Investors often conflate risk and uncertainty as being one in the same, but really, they are different concepts.
— Forbes, 19 Jan. 2018… a politician whose public and private persona seem to be one in the same.
— Newsweek, 8 Sept. 2017It had one of the most famous twists in cinematic history, revealing for the first time the family secret that Luke's father Anakin Skywalker and villain Darth Vader were one in the same.
— The Ottawa Citizen, 14 Dec. 2017
The phrase "one in the same" would be correct in the above statements if the writers are implying that risk/uncertainty, public/private self, and Skywalker/Vader are like Russian nesting dolls, where one is the same as the other and fits inside it—but we're guessing that's not the case. Rather, the subjects are two people or things that are thought to be the same or alike, and the intended phrase is "one and the same," which is used to emphasize sameness.
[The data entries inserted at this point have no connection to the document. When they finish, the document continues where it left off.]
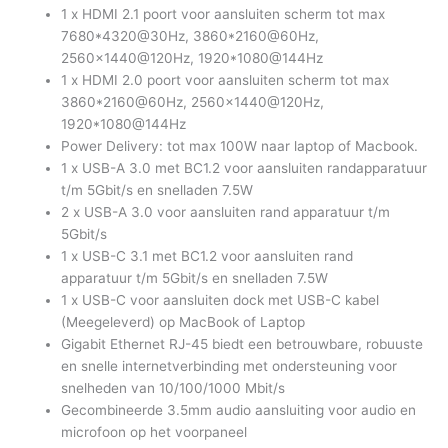
1 x HDMI 2.1 poort voor aansluiten scherm tot max
7680*4320@30Hz, 3860*2160@60Hz,
2560×1440@120Hz, 1920*1080@144Hz
1 x HDMI 2.0 poort voor aansluiten scherm tot max
3860*2160@60Hz, 2560×1440@120Hz,
1920*1080@144Hz
Power Delivery: tot max 100W naar laptop of Macbook.
1 x USB-A 3.0 met BC1.2 voor aansluiten randapparatuur
t/m 5Gbit/s en snelladen 7.5W
2 x USB-A 3.0 voor aansluiten rand apparatuur t/m
5Gbit/s
1 x USB-C 3.1 met BC1.2 voor aansluiten rand
apparatuur t/m 5Gbit/s en snelladen 7.5W
1 x USB-C voor aansluiten dock met USB-C kabel
(Meegeleverd) op MacBook of Laptop
Gigabit Ethernet RJ-45 biedt een betrouwbare, robuuste
en snelle internetverbinding met ondersteuning voor
snelheden van 10/100/1000 Mbit/s
Gecombineerde 3.5mm audio aansluiting voor audio en
microfoon op het voorpaneel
The redundancy of "one and the same" (same being a pronoun of one) is intentional and was formed along the lines of "each and every" and "any and all"—phrases that have frequently been condemned as redundant or trite by language commentators, but that are often found useful by the rest of us.
Forty years ago, with the stroke of a pen, President Jimmy Carter signed the legislation that created the U.S. Department of Energy (DOE), an agency that touches each and every American's life.
— Fortune, 4 Aug. 2017The federal government stands ready to provide any and all assistance.
— Mike Pence, quoted on CNN, 10 Oct. 2017If approved this summer, California's and the federal government's emissions policies would essentially be one and the same.
— Peter Fimrite, The San Francisco Chronicle, 27 Jan. 2012Civil rights and labor rights have always been one and the same.
— Danny Glover, quoted in The Hartford Courant, 17 Jan. 2018
We can't say for sure when the eggcorn "one in the same" got started, but we do know that using "in" makes the phrase, well, a bit nonsensical. The misinterpretation is from the fact that, in ordinary speech, "and" tends to get contracted to "n." This has led people who are unfamiliar with the set phrase to incorrectly transcribe it as "one in the same."
"One and the same" goes back to the 16th century and comes from classical Latin ūnus et īdem. Please try to avoid misinterpreting this venerable phrase.